Is context an area where Yahoo! seriously lags behind Google and others? If true, this points to a widening gap between the search engines in the future. Google is already positioning for speech to text devices, can intonation be far behind? Yahoo! has not demonstrated any evidence of making strides in either of these areas.

Lastly I looked at the new Microsoft engine. No contextual filtering in place. Since this search engine is still in beta, I cannot in all fairness comment on it being behind in a race where we have not yet seen the final product. Still, it’s something to keep in mind for the future.

Implications for SEO

The implication of contextual search on how your web site performs in the search engines is immense. It means that the nuances of how people search have to be better taken into account by all SEO firms.

In our firm we recognized that as the world moved to speech to text and as the web grew in size, context would be the next big differentiator in search results.

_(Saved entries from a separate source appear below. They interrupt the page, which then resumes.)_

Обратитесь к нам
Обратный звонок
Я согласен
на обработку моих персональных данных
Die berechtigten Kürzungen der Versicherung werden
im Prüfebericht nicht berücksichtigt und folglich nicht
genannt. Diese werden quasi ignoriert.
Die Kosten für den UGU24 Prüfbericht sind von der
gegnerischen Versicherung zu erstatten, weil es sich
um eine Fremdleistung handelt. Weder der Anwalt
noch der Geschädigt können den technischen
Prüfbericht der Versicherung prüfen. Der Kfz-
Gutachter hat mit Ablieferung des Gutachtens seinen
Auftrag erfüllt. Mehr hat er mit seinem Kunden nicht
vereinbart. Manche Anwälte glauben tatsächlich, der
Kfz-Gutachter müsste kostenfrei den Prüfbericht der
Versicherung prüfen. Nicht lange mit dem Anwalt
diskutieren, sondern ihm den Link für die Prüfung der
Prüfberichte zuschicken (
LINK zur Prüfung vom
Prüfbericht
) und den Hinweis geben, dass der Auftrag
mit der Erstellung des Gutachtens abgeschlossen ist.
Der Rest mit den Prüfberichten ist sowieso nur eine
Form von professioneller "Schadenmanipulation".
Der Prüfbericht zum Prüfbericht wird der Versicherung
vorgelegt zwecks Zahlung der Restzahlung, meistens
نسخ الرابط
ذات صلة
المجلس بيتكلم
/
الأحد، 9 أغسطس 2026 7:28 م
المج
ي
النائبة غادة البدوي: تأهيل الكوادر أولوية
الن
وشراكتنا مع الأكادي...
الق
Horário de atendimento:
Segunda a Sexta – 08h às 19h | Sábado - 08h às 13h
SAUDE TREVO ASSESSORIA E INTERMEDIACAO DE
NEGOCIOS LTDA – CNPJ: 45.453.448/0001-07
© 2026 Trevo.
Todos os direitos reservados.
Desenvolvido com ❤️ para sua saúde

This means that context is already recognized and taken into account both by our technicians and our technology when analyzing a web site, and optimizing it for search engines.

Working to improve your web site’s performance in the search engines now requires a comprehension of how people are actually phrasing search queries and using that knowledge to properly position the content on your site, to account for the idioms used by your target audience.

Ensure that you are using phrases in the way you hear people asking questions. Ensure you cover all the bases and get all possible variations. Get outside help if you need it, but don’t miss out on your opportunity to take advantage of the Black Holes out there.